ASSIGNED TASK - Using the records below, give again exactly the lines from the line that contains "他却有自己的固执，「阿姨生病了为什么不跟我说？药是我自愿的。」" through the line that contains "她像赏赐般送他三个字，让他知道自己以前的苛刻。", both ends included, and only those.

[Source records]
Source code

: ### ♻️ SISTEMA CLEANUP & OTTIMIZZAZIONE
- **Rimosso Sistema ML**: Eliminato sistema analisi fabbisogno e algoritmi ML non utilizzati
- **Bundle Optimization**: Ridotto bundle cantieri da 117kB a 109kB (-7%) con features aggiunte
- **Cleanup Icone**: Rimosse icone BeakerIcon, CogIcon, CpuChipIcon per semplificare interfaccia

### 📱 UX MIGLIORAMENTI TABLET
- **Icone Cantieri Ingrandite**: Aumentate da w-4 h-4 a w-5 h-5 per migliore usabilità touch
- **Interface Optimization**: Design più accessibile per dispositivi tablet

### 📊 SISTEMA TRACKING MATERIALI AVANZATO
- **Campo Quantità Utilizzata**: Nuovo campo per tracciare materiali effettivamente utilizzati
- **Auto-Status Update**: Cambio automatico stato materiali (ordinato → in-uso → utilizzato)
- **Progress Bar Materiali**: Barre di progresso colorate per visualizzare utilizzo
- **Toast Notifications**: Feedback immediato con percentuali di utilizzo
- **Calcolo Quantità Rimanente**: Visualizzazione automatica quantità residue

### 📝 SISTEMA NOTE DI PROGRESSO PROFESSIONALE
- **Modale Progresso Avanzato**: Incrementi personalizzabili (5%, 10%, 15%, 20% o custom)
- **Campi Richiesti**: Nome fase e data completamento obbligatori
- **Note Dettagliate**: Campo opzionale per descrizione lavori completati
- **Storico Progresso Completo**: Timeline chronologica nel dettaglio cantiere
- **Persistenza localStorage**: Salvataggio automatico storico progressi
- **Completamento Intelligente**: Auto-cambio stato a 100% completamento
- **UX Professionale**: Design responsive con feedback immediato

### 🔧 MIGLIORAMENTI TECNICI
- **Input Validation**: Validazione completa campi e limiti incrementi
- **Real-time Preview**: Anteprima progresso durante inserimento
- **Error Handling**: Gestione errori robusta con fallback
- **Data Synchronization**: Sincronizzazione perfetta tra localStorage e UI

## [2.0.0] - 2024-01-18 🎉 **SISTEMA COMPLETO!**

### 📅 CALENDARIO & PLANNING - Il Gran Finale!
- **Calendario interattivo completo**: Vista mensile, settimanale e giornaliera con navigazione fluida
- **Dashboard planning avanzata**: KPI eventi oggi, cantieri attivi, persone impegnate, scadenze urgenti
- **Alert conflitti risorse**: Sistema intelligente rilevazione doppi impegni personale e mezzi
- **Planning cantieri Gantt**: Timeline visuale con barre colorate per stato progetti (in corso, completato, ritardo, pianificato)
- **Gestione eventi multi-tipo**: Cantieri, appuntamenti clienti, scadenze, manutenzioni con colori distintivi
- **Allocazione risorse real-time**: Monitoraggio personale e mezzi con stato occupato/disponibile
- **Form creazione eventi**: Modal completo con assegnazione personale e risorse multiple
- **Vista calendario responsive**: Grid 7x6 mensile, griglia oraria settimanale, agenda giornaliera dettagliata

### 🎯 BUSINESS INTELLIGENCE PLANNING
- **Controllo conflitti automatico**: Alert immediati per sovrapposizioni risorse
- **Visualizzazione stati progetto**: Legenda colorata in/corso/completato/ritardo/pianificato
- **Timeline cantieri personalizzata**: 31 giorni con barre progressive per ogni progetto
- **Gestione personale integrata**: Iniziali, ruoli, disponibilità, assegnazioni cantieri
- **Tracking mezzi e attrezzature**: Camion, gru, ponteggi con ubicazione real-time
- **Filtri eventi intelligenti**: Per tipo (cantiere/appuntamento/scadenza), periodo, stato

---

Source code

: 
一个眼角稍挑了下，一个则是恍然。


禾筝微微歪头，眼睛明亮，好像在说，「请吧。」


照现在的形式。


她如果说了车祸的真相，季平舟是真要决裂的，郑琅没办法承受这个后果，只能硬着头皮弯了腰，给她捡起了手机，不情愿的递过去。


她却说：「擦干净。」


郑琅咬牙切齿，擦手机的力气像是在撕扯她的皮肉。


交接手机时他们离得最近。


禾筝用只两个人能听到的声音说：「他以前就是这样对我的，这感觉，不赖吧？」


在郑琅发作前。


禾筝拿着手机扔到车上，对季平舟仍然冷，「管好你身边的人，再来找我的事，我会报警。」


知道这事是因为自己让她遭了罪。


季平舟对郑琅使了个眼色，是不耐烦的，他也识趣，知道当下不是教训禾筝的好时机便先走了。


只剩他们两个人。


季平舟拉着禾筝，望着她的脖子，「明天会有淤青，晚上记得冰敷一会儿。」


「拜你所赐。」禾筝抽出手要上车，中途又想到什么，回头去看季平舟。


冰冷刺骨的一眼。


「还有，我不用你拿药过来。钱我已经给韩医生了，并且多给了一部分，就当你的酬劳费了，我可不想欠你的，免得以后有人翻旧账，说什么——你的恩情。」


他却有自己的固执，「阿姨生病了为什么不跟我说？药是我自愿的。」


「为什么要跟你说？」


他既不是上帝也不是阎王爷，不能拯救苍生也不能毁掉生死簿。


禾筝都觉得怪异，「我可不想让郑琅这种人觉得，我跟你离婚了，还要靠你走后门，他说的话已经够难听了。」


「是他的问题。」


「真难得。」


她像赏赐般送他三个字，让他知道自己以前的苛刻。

FINISHED TASK -
他却有自己的固执，「阿姨生病了为什么不跟我说？药是我自愿的。」


「为什么要跟你说？」


他既不是上帝也不是阎王爷，不能拯救苍生也不能毁掉生死簿。


禾筝都觉得怪异，「我可不想让郑琅这种人觉得，我跟你离婚了，还要靠你走后门，他说的话已经够难听了。」


「是他的问题。」


「真难得。」


她像赏赐般送他三个字，让他知道自己以前的苛刻。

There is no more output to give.